In ihrer Heimat Wemding im Landkreis Donau-Ries erntete Till damit Respekt und Zustimmung. Noch am selben Tag sei sie auf der Straße angesprochen worden: Sie waren doch im Radio. Die Hörerin habe noch gesagt, wie wichtig es sei, dass es Leute wie Anneliese Till gibt, die jetzt sagen, was nicht passt.

"Es ist der Stil, wie man miteinander umgeht, der mir nicht gefällt. Ich glaube keiner möchte sich so behandelt sehen wie jetzt die Kanzlerin angegangen worden ist." Anneliese Till aus Wemding im Landkreis Donau-Ries

Kritik an CSU: Menschlichkeit in der Asylpolitik fehlt

Aber es ist nicht nur der Ton, den die CSU anschlägt, der Anneliese Till und ihre Freundin Heidi Dietrich stört.

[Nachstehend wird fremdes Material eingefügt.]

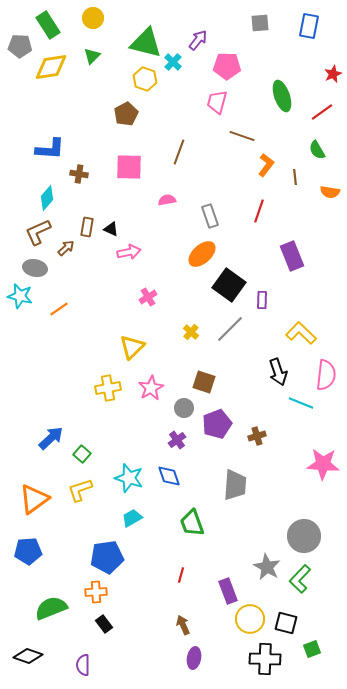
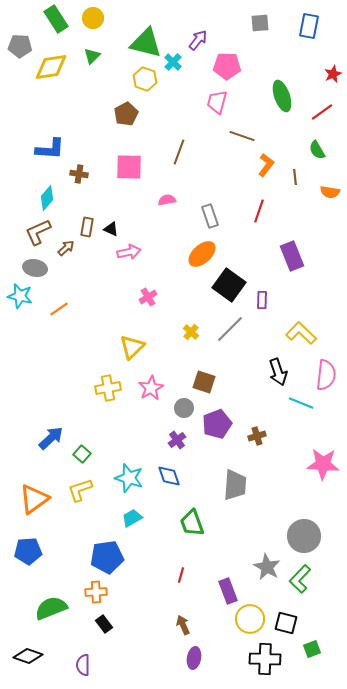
green rectangle at (48, 25): moved 8 px right, 6 px up
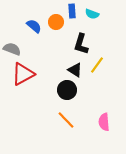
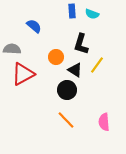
orange circle: moved 35 px down
gray semicircle: rotated 18 degrees counterclockwise
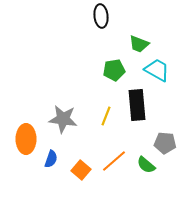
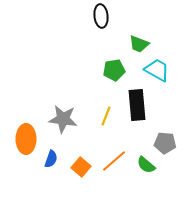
orange square: moved 3 px up
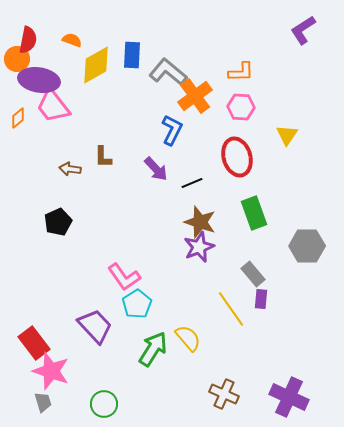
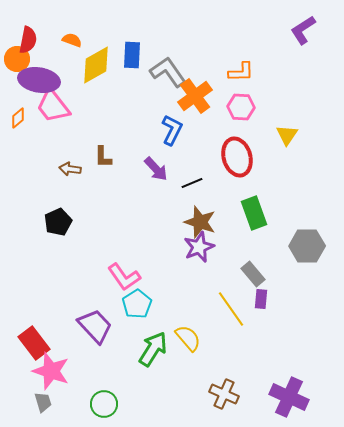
gray L-shape: rotated 15 degrees clockwise
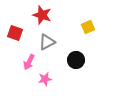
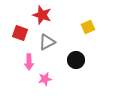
red square: moved 5 px right
pink arrow: rotated 28 degrees counterclockwise
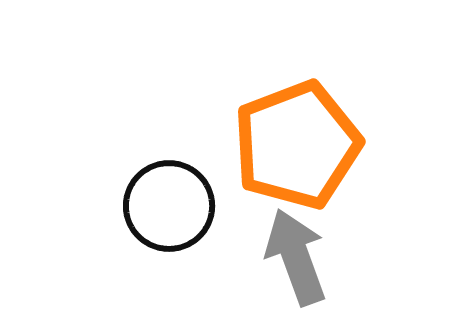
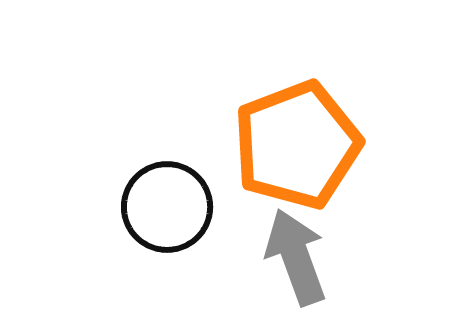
black circle: moved 2 px left, 1 px down
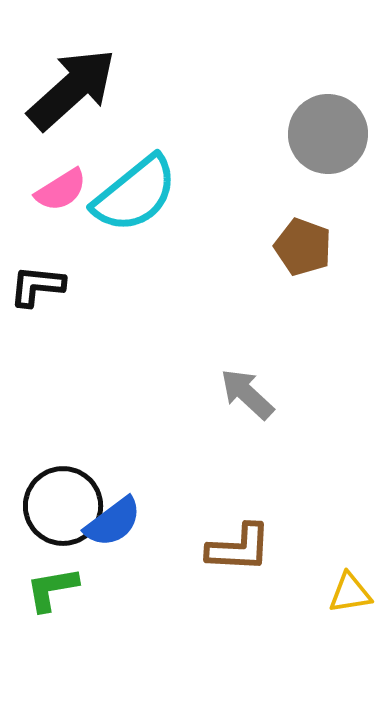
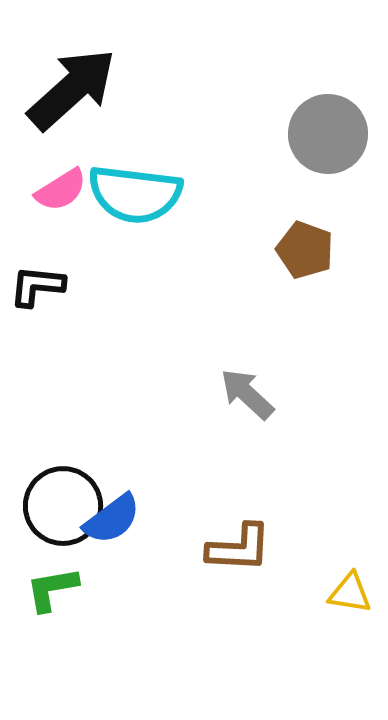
cyan semicircle: rotated 46 degrees clockwise
brown pentagon: moved 2 px right, 3 px down
blue semicircle: moved 1 px left, 3 px up
yellow triangle: rotated 18 degrees clockwise
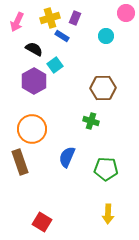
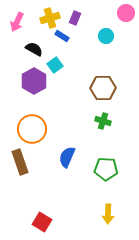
green cross: moved 12 px right
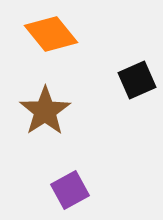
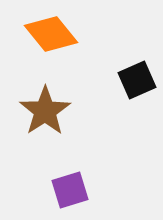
purple square: rotated 12 degrees clockwise
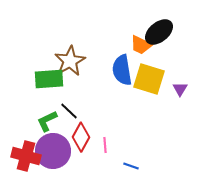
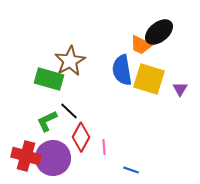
green rectangle: rotated 20 degrees clockwise
pink line: moved 1 px left, 2 px down
purple circle: moved 7 px down
blue line: moved 4 px down
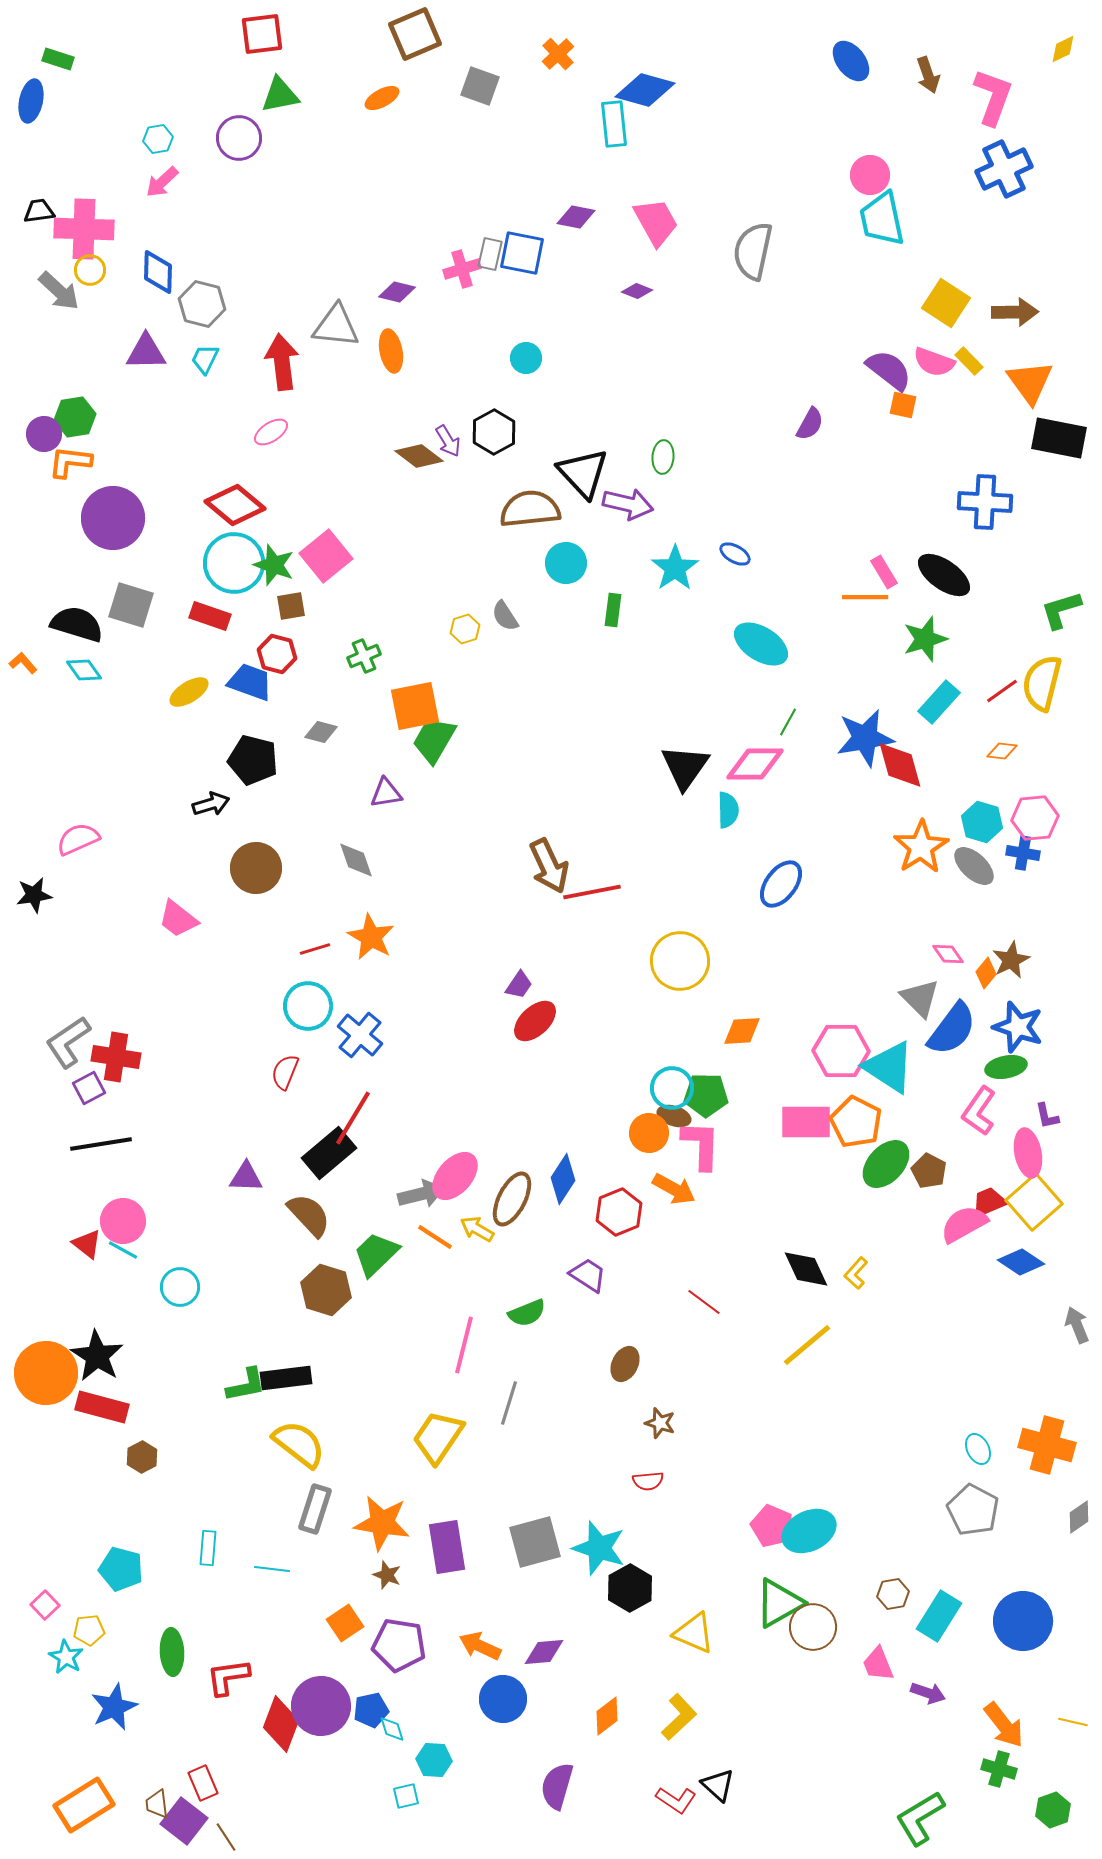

Ihnen fehlt die Menschlichkeit in der Diskussion um die Asylpolitik. "Ich dachte die Partei vertritt Werte", sagt Anneliese Till enttäuscht. Beide Frauen engagieren sich in der Flüchtlingshilfe. Sie geben Nachhilfe, helfen bei Anerkennungsverfahren.

"Was alles Gutes passiert ist und was auch von der Politik gut gemacht worden ist. Darüber reden wir doch nicht mehr. Wir reden nur noch wie kriegen wir sie raus. Wie können wir schnell abschieben." Heidi Dietrich aus Wemding

Basis erinnert CSU an christlich-soziale Werte

Heidi Dietrich hat den Asylkreis Wemding 2014 ins Leben gerufen und steht dem vor. Sie war außerdem lange Vorsitzende der Frauen-Union in Wemding und hat vor ihrer Pensionierung in einer Pfarrei gearbeitet. Sie sagt, eine Partei mit einem C und einem S im Namen müsse im Streit um die Ausrichtung der Asylpolitik "mehr an Menschen denken. Das ist schließlich kein Plastikmüll, was da reinkommt".

In Wemding leben aktuell etwa 40 Geflüchtete. Till und Dietrich kümmern sich aber auch noch um rund 30 weitere Asylbewerber in der Umgebung. Die Einrichtung von Transitzentren, den "Schulterschluss" ihrer Partei mit dem ungarischen Präsidenten Orban in der Flüchtlingspolitik - all das missfällt den langjährigen CSU-Frauen aus dem Donau-Ries.

CSU-Kritikerinnen aus Wemding wollen Blog gründen

Dennoch hat Anneliese Till sich jetzt dagegen entschieden, die CSU zu verlassen. "Weitermachen", ist ihr Motto und das Ziel: "Ich möchte meine Partei zurück. Punkt." Um ihrem Widerstand gegen die aktuelle Politik Nachdruck zu verleihen, überlegen beide, einen Blog zu gründen. Inhaltlich ist ihre Stoßrichtung klar. Nur bei der technischen Umsetzung könnten sie noch Hilfe gebrauchen.